Bad times, but still not as bad as CVS.
The second post down makes me laugh until I cry. I'm only sending you to this page because it includes more of Matthew's (that's Defective Yeti to you) favorites from among his own posts. If there is a God in heaven - or in my fucking refrigerator for that matter, I don't care where she is - I'll end up shacked up with a person like this. I don't even know what this guy looks like and I hesitate to say that I don't care, but I really sort of don't, if his Internet persona is way close to what he's like in real life. And we all know how unlikely that is, since in real life I am completely linear and focused on my professional priorities at all times, plus I'm not sarcastic at all, and I'm also a total bitch who laughs at the mission of animal rescue operations.

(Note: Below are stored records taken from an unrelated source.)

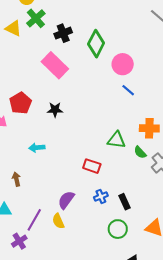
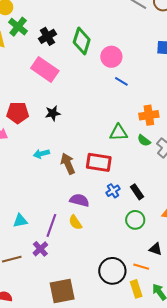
red pentagon: (21, 103) -> (18, 113), turned -30
red rectangle: (92, 166) -> (99, 162), size x1.4
brown arrow: (16, 179) -> (68, 164), moved, size x1.5
purple semicircle: (66, 200) -> (79, 200), turned 78

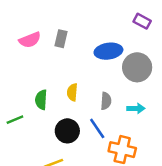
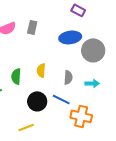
purple rectangle: (142, 21) -> (78, 10), moved
blue line: (97, 128) -> (61, 99), turned -30

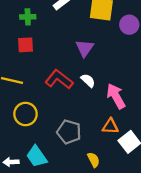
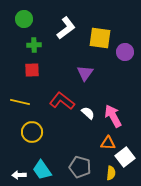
white semicircle: (88, 81) -> (88, 113), moved
gray pentagon: (69, 132) -> (80, 167), moved
yellow semicircle: (94, 160) -> (111, 173), moved, turned 32

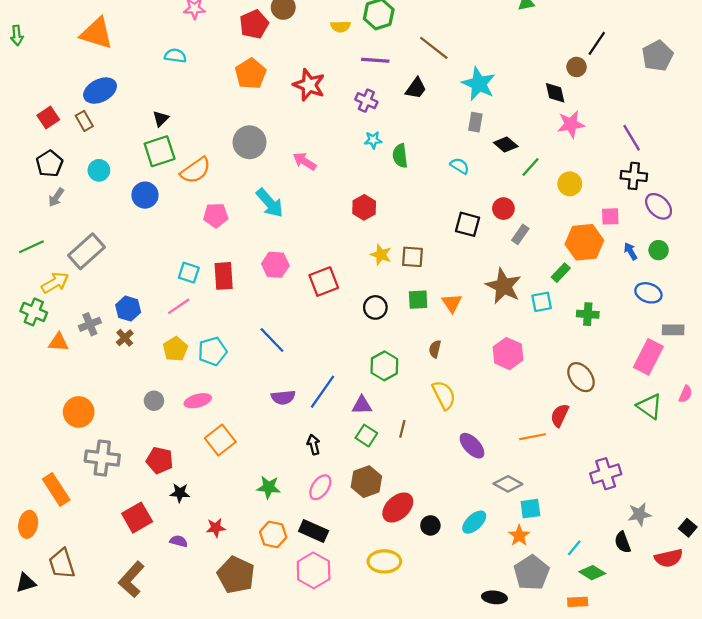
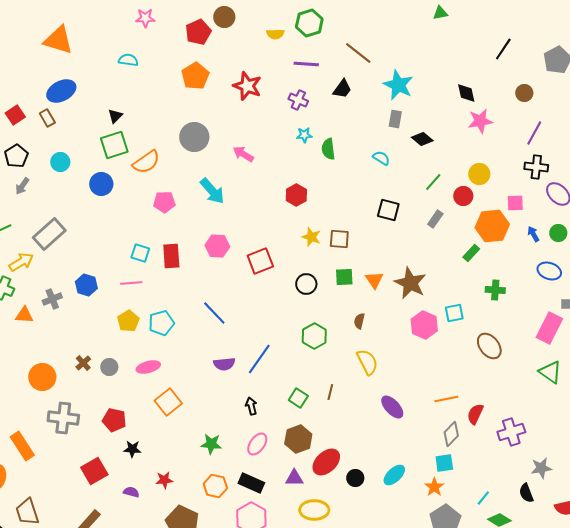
brown circle: (577, 67) -> (524, 93), moved
purple line: (632, 138) -> (534, 133), turned 60
green line: (530, 167) -> (433, 182), moved
red circle: (503, 209) -> (463, 196), moved
brown star: (503, 286) -> (410, 283), moved
cyan square: (542, 302) -> (454, 313), moved
pink line: (179, 306) -> (131, 283), turned 30
brown cross: (125, 338) -> (83, 363), moved
purple triangle: (362, 405) -> (294, 478), moved
red semicircle: (560, 415) -> (475, 414), moved
gray diamond: (508, 484) -> (451, 434), moved, turned -75

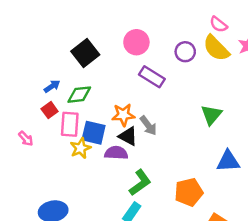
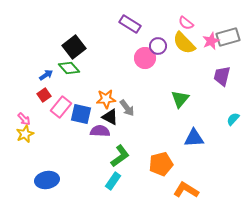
pink circle: (136, 42) -> (145, 58), moved
purple rectangle: (152, 77) -> (130, 24), moved
green diamond: (79, 95) -> (69, 68), moved, turned 55
pink rectangle: (70, 124) -> (61, 107), turned 35
yellow star: (81, 148) -> (25, 134), moved

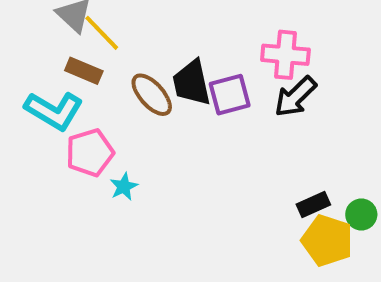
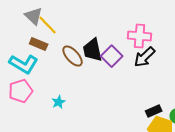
purple square: (230, 95) -> (112, 56), turned -30
pink pentagon: (90, 153) -> (21, 91), moved

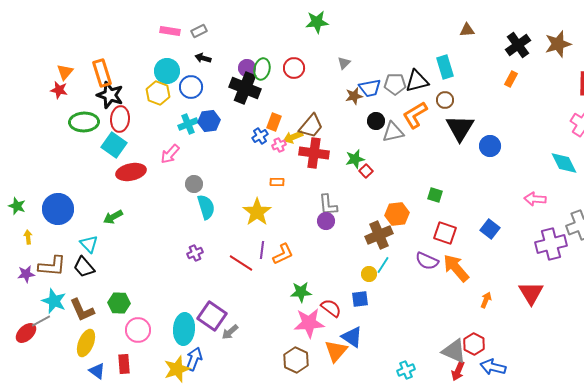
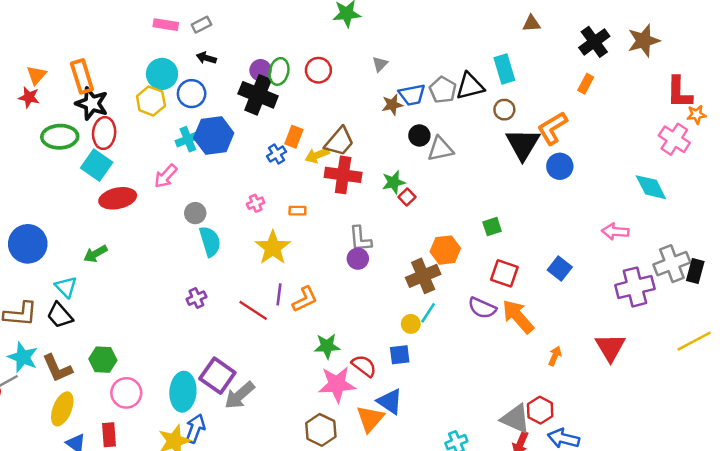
gray pentagon: (395, 84) -> (443, 90), turned 30
orange L-shape: (415, 115) -> (552, 128), moved
blue hexagon: (209, 121) -> (214, 135), size x1.4
pink cross: (279, 145) -> (256, 203), moved
green square: (435, 195) -> (492, 227), turned -35
gray arrow: (230, 332) -> (240, 395), size x1.5

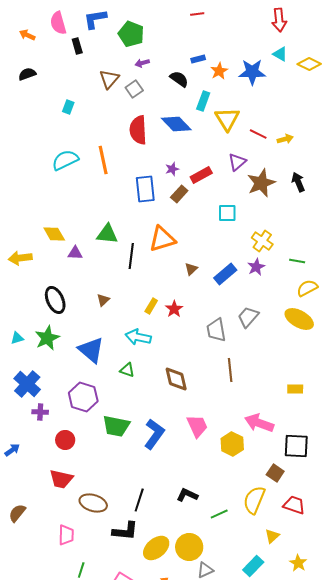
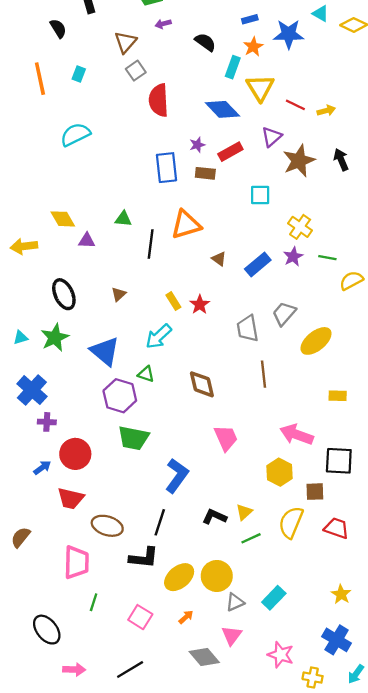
blue rectangle: (198, 59) -> (250, 19), moved
orange star: (219, 71) -> (253, 47), moved
black semicircle: (27, 74) -> (58, 28), moved, turned 78
gray square: (134, 89) -> (136, 71), moved
blue diamond: (176, 124) -> (222, 109), moved
orange line: (103, 160) -> (40, 79), moved
brown rectangle: (179, 194) -> (205, 173), turned 54
green triangle: (107, 234) -> (123, 219), size x0.7
green line: (297, 261) -> (327, 258), moved
brown triangle: (191, 269) -> (219, 259), turned -40
yellow rectangle: (151, 306) -> (173, 301), turned -63
yellow ellipse: (299, 319) -> (316, 341), moved, turned -68
cyan arrow: (138, 337) -> (159, 336), turned -55
purple hexagon: (83, 397) -> (120, 396), moved
blue L-shape: (154, 434) -> (177, 476), moved
red circle: (65, 440) -> (75, 454), size x1.4
yellow hexagon: (232, 444) -> (279, 472), moved
blue arrow: (12, 450) -> (42, 468), moved
brown square: (275, 473) -> (315, 492), turned -36
pink trapezoid: (66, 535) -> (76, 562), size x1.4
yellow triangle: (272, 536) -> (244, 512), moved
cyan rectangle: (253, 566) -> (274, 598), moved

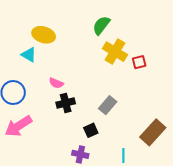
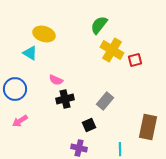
pink arrow: (18, 126) -> (20, 121), size x0.6
brown rectangle: (153, 132) -> (148, 127), turned -30

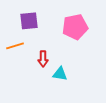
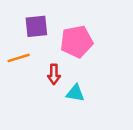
pink pentagon: (75, 27) -> (77, 42), moved

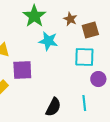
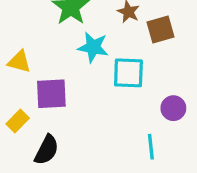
cyan square: (84, 57) -> (128, 73), moved
black semicircle: (53, 107) -> (47, 150), moved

Anyway, I'd somehow managed to avoid hearing "My Humps" since it was released, which I am able to do through my finely honed skill at selective pop culture ignorance. This means that I totally have "Ridin'" and - yes, sorry - "New Booty" in my iTunes, because they were integral to the Freeport, Bahamas dance party experience, and what happens in the Bahamas...happens, fo' real. But "My Humps" - not so much. And I love "Let's Get it Started," and the sight of the BlackEyed Peas and the guy in the jumpsuit makes me giggle a little bit, so that's always a good time. So I don't know why I didn't hear the song, except for the fact that I thought the title couldn't bode well. But after the Defective Yeti post I had to, and when I saw the whole record on sale in Tower yesterday, I picked it up (along with Stankonia, bitches, and Kid A because I'm ready to see if I've grown cool enough for Radiohead. Doubtful. Anyway, Outkast has a new one out soon too! I'm all a-shizzle about that, admittedly.) I listened to "My Humps" in the car, and maybe I'll write a whole post about it, because "lovely lady lumps," as foul and ridiculous as that term is, made me laugh until I cried. (Brittany, I know it is wrong and bad. ; )) Right now, I'm just posting a snip from an IM chat, to prove first of all that I really am 12, even if you thought I was a grown professional person, to note that Matthew's contention that one must pass the song on is true in my case, and finally that an advanced degree guarantees nothing but frightening access to technology that can indeed be used to advance not only one's own stupidity, but the stupidity of one's friends:
mslauriewrites: have you heard My Humps?
randomscreenname: um, no
randomscreenname: what iis it?
mslauriewrites: you need to listen to that song.
mslauriewrites: it is ridiculous
randomscreenname: ok
mslauriewrites: but i think you'll enjoy the term "my lovely lady lumps"
randomscreenname: yeek
mslauriewrites: i mean, it will disgust you,
mslauriewrites: but it made me laugh.
mslauriewrites: and i know you're equally about the cheap thrill.
randomscreenname: all about it
mslauriewrites: "how'd you get that breasts all up in that shirt"
randomscreenname: awesome
mslauriewrites: truly
randomscreenname: hey laurie
mslauriewrites: it's your birthday
randomscreenname: i'd love to talk
mslauriewrites: i know you would.
randomscreenname: will you be up past 10 pm?
mslauriewrites: likely
mslauriewrites: holla
mslauriewrites: haha
randomscreenname: holla
randomscreenname: HOLLA
mslauriewrites: HOLLA ATCHA GIRRRRRRRRRLLLLLLLLLLL
randomscreenname: LEMME HOLLA ATCHA
mslauriewrites: lovely lady lumps, check it.
randomscreenname: HOLLAHOLLAHOLLA
randomscreenname: OK YO
mslauriewrites: makemewannaholla
randomscreenname: oops
mslauriewrites: have a nice day
randomscreenname: ok yo
I'm going to go read "The New Yorker" now, and listen to Outkast, and later see an intelligent film. It's all about the balance, I hope - although I'll likely bring the new cds in the car, and I'm hoping I get to the Radiohead eventually.